## CONSIGNES DES TÂCHES
(1) Les affirmations suivantes sont-elles conformes au texte ci-dessous sur la sécurité alimentaire ? (a) En novembre 2008, la presse a rendu compte des démarches de la Corée du Sud à Madagascar. (b) GRAIN est une grande organisation à but lucratif. (c) ContreInfo a repris le 17 novembre une information publiée sur grain.org. Répondez par oui ou par non à chacune, en citant les mots décisifs du texte.
(2) Rédigez la suite du texte ci-dessous sur la sécurité alimentaire, en reprenant après sa dernière phrase.

## EXTRAIT DU DOCUMENT
--------------------

Une curieuse façon de favoriser la sécurité alimentaire !
Le problème n’est pas récent, mais il a pris de l’ampleur. En novembre 2008, la presse relatait les démarches de la Corée du Sud pour s’assurer le contrôle de la production de terres de Madagascar.
Plus récemment, le 17 novembre, ContreInfo reprenait l’information parue sur le site grain.org - GRAIN est une petite organisation internationale à but non lucratif qui soutient la lutte des paysans et des mouvements sociaux pour renforcer le contrôle des communautés sur des systèmes alimentaires fondés sur la biodiversité.

--------------------

## JEU DE DONNÉES
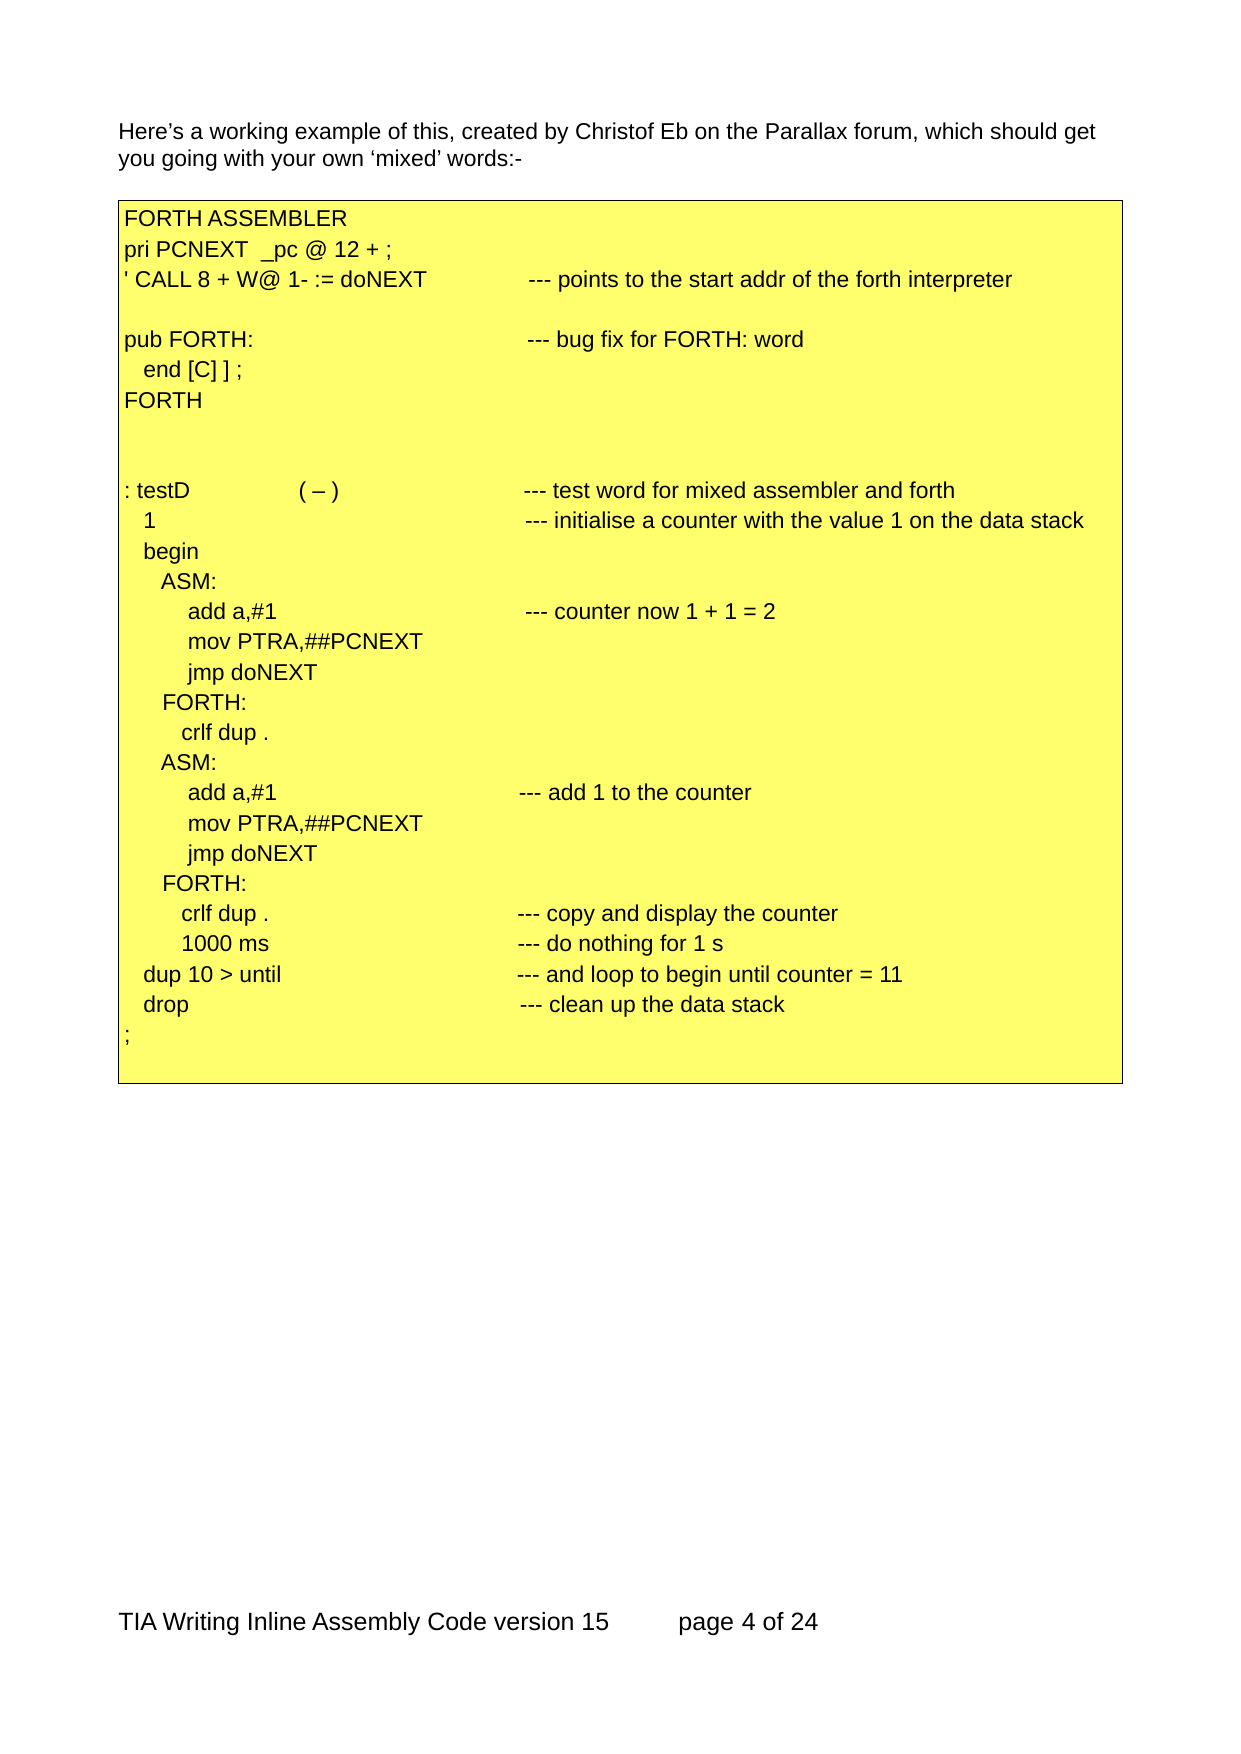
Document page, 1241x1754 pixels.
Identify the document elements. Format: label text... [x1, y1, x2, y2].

--------------------

## PROBLÈMES RÉSOLUS
(1)
(a) Oui : « En novembre 2008, la presse relatait les démarches de la Corée du Sud pour s’assurer le contrôle de la production de terres de Madagascar ».
(b) Non : « une petite organisation internationale à but non lucratif ».
(c) Oui : « le 17 novembre, ContreInfo reprenait l’information parue sur le site grain.org ».

(2)
« Plus de 40 millions d’hectares, dont 20 millions rien qu’en Afrique, ont changé de mains ou sont l’objet de négociations, » souligne l’ONG GRAIN, qui note l’apparition depuis juillet 2008 des « fonds de couverture, groupes de capital-risque, banques d’investissement » parmi les nouveaux acquéreurs de terres agricoles. Intervenant dans des pays où l’auto suffisance alimentaire n’est pas garantie, ces prises de contrôle vont renforcer « la tendance à la production alimentaire contrôlée par les multinationales et tournée vers l’exportation, » au détriment de l’agriculture de subsistance, a averti l’organisation, à l’occasion d’une conférence de presse commune avec Via Campesina.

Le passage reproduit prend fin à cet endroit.